= Elizabeth Augustus Whitehead =

American classical archaeologist

Elizabeth Grace Augustus Whitehead (1928–1983) was an American classical archaeologist and philanthropist. She was the general secretary of the Archaeological Institute of America (AIA) between 1971 and 1978 and president of the board of the American School of Classical Studies at Athens (ASCSA) from 1976 until her death in 1983.

== Early life and education ==
Elizabeth Grace Augustus was born in Willougby, Ohio, on June 17, 1928. Her father was Ellsworth Hunt Augustus (1887–1964), a businessman and national president of the Boy Scouts of America, and her mother was Elizabeth Good Augustus. She attended Hathaway Brown School and Sarah Lawrence College.

She married Curtis Jones in 1952 and moved to Bucks County, Pennsylvania. They had three children: Dylan Jones, Sydney Jones and Evan Jones.

== Archaeological career ==
Whitehead's interest in archaeology began at the age of 33, on a family tour of Greece, where her father was attending a Scout Jamboree. They were accompanied by a guide, Constantine Nicoloudis, whose deep knowledge of the country's history and antiquities made the trip "nothing less than a first-rate illustrated course in classical archaeology."

On her arrival back in the United States, Whitehead immediately applied to study classical archaeology at the University of Pennsylvania. Enrolling in 1963, she studied primarily under Rodney Young, and worked on his excavations at Gordion. She also joined an expedition to locate ancient Thurii in Italy. Her studies covered a range of topics and she was a regular participant in seminars at both Penn and Bryn Mawr College. By 1969, she had completed the requirements for a PhD in classical archaeology, but never submitted a dissertation. Her biographer, Doreen Spitzer, speculated that, while Whitehead remained interested and committed to the discipline, her affluent background left her with little reason to pursue an academic career. The expectations of a housewife and mother-of-three at the time also drastically reduced the time she could devote to her studies, as did her divorce from Jones in 1968.

=== Archaeological Institute of America and American School at Athens ===
In 1969, Whitehead married Edwin C. "Jack" Whitehead, a businessman, philanthropist, and founder of the Whitehead Institute. The couple settled in Greenwich, Connecticut, along with Elizabeth's three children and Jack's five from previous marriages. This busy home life put an end to Whitehead's studies at Penn. However, in 1971, she was drawn back into archaeology when her former teacher Rodney Young asked her to take the position of general secretary of the Archaeological Institute of America (AIA). Young was then the president of the AIA, an organization that promotes the public understanding of archaeology, primarily through its more than one hundred local societies. As general secretary, Whitehead ran the national office in New York. At the beginning of her tenure it was largely concerned with classical archaeology; Whitehead broadened its focus to include the archaeology of the Americas and, after establishing links with archaeological organizations in China, the archaeology of East Asia.
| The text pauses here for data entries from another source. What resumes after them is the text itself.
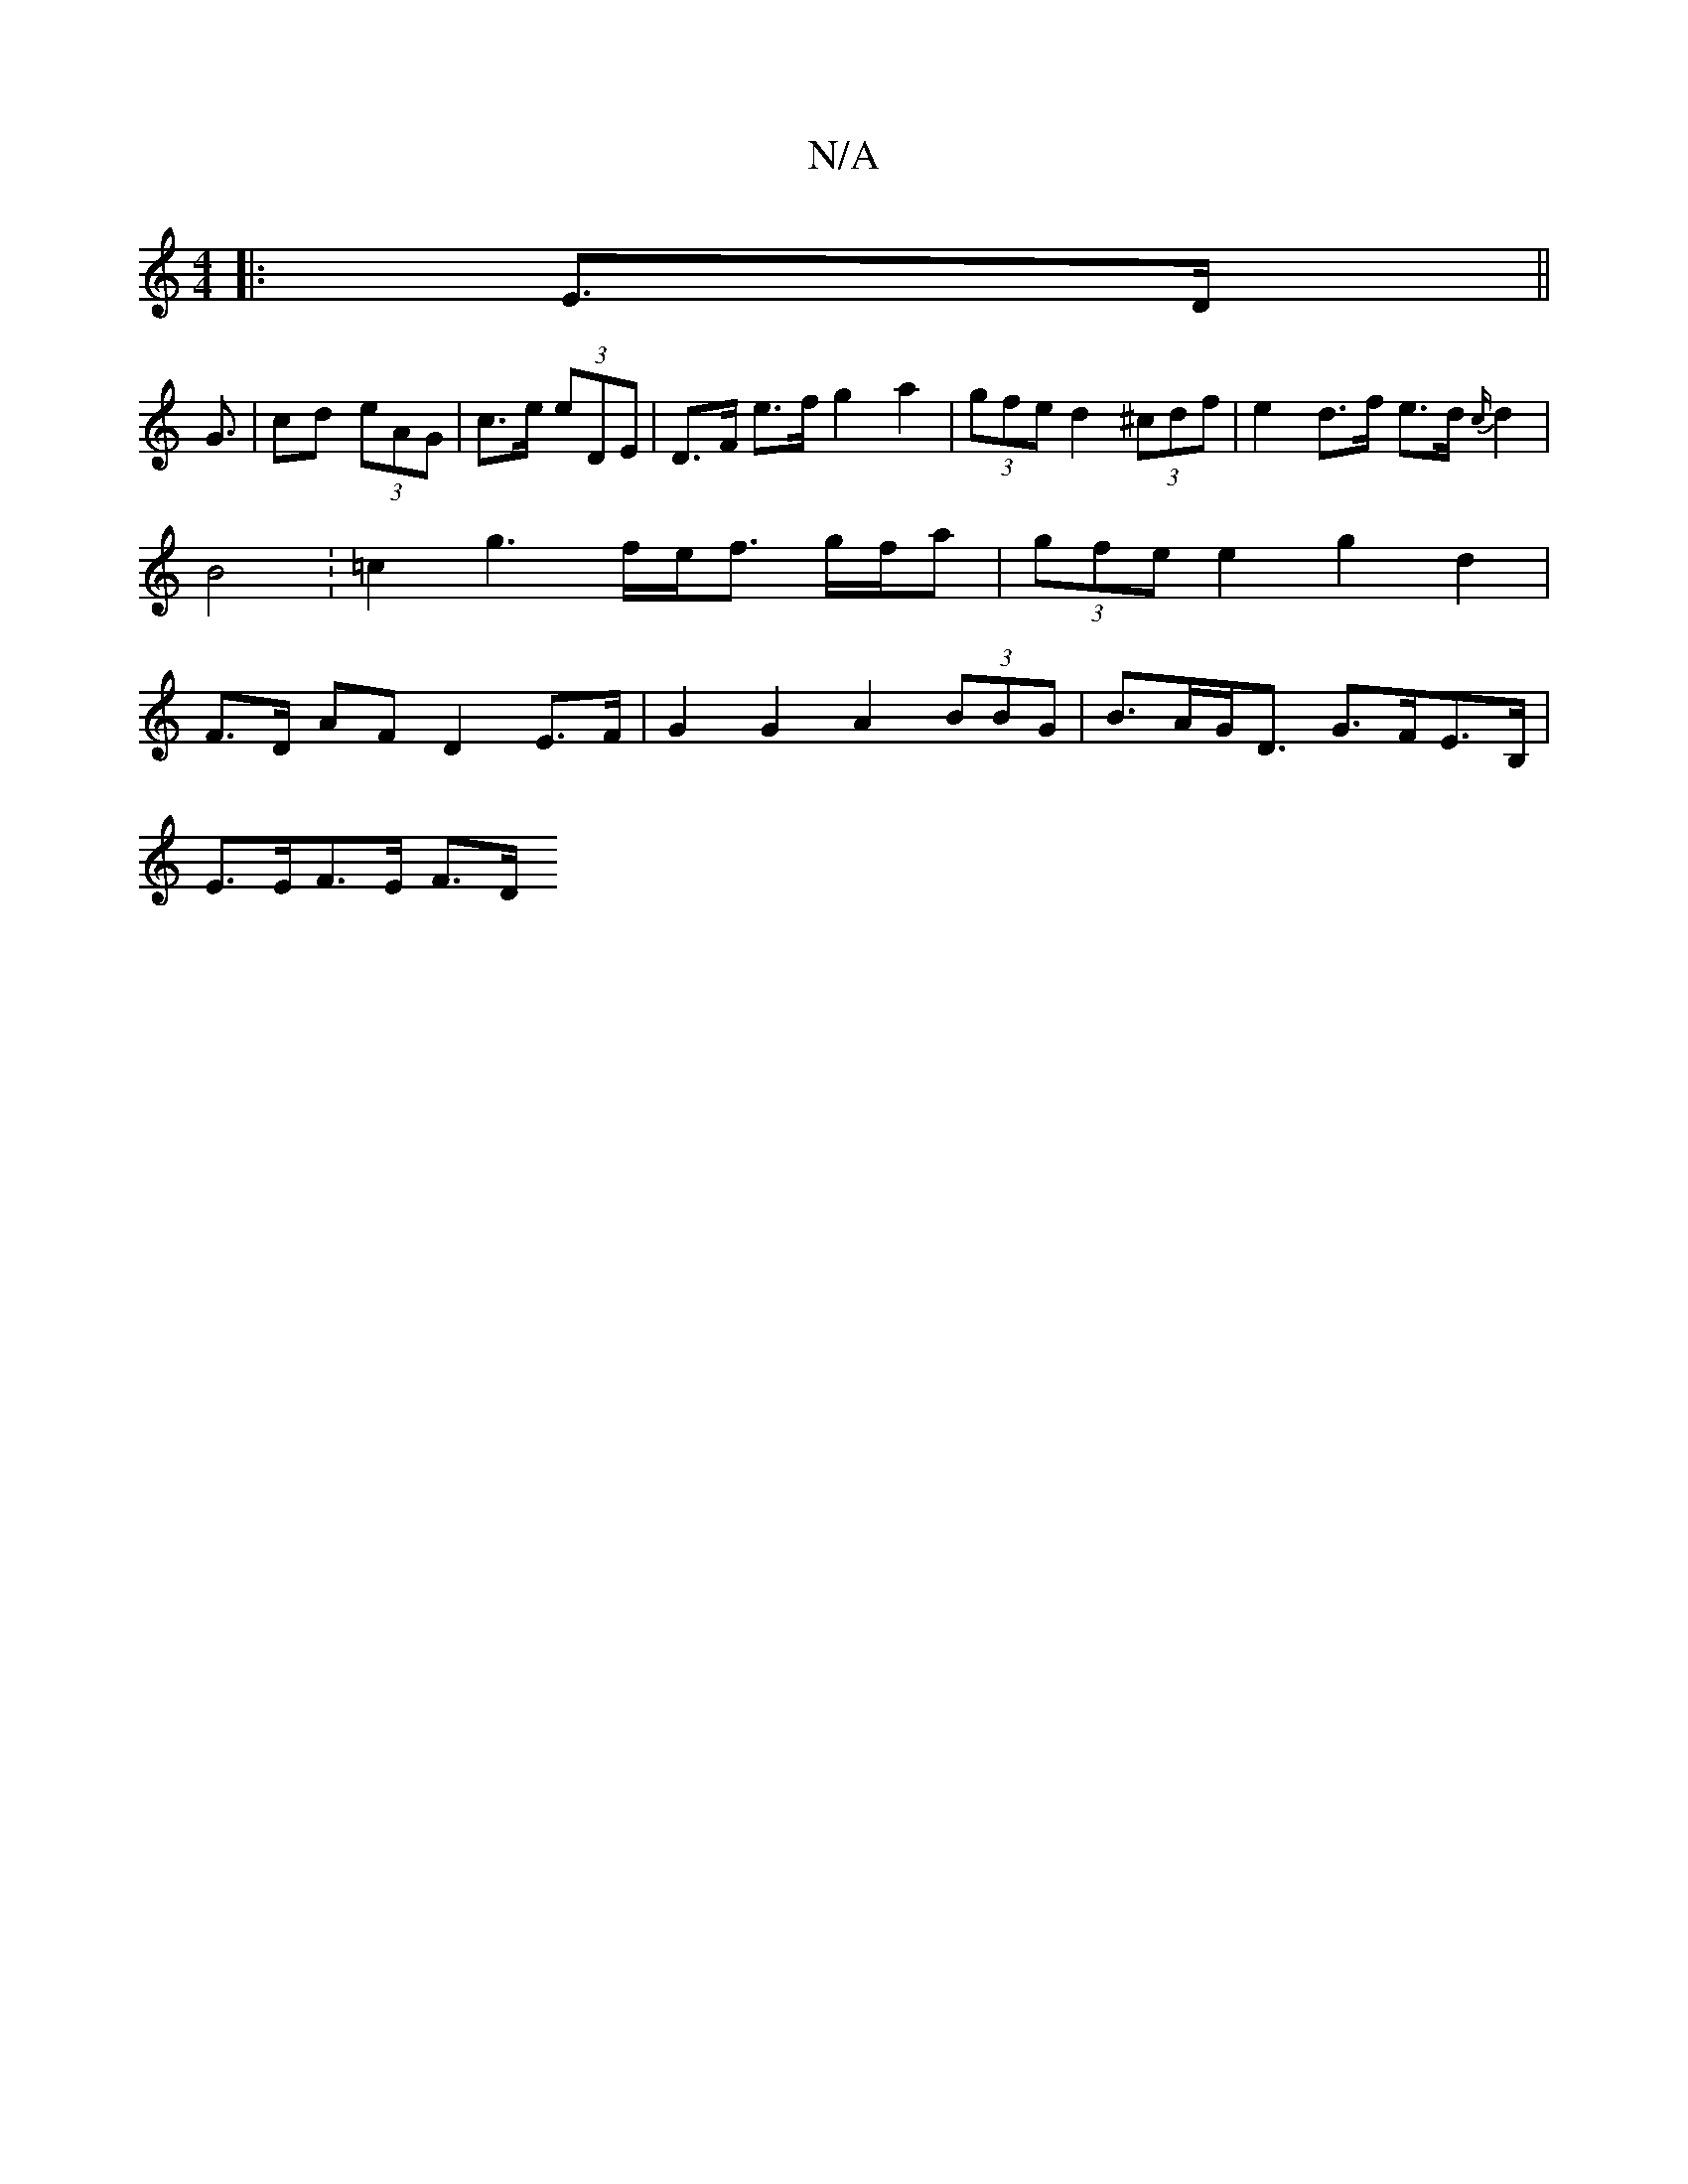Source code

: X:1
T:N/A
M:4/4
R:N/A
K:Cmajor
|: E>D ||
G3/|cd (3eAG | c>e (3eDE | D>F e>f g2a2 | =T(3gfe d2 (3^cdf | 1 e2 d>f e>d {c/}d2 | B4 : =c2 g3 f/2e/2f3/2 g/f/a|(3gfe e2 g2 d2 | F>D AF D2 E>F | G2 G2 A2 (3BBG | B>AG<D G>FE>B,|
E>EF>E F>D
She left her position at the AIA in 1978 but was elected an honorary fellow for life.

Whitehead was invited to become a trustee of the American School of Classical Studies at Athens (ASCSA) in 1972, and was appointed the president of the board in 1976. She initiated a major fundraising campaign and was successful in raising more than $6 million for the school, including a large donation from her own funds. She also began the publication of an annual Newsletter, worked to maintain cordial relations between the ASCSA and archaeological authorities in Greece, and improved the school's public exposure.

=== Other activities ===
In addition to her positions at the AIA and ASCSA, Whitehead supported a number of other institutions, many concerned with archaeology, through donations and by serving as a trustee. In 1968, she met George Bass and helped him found the Institute of Nautical Archaeology. She was also a trustee of her alma mater Sarah Lawrence College from 1976 to 1980, a member of the executive board of the Institute for Advanced Study in Princeton, and a board member of her husband's Whitehead Institute.

== Death and legacy ==
Whitehead suffered from pulmonary fibrosis from the mid-1970s. She died of the disease on August 3, 1983. She bequeathed a large collection of books to the ASCSA library, as well as an endowment for a visiting professorship. Her husband, who became a trustee after her death, later doubled the endowment, creating two Elizabeth A. Whitehead Visiting Professor positions at the ASCSA.

The library of the Whitehead Institute for Biomedical Research is named for her.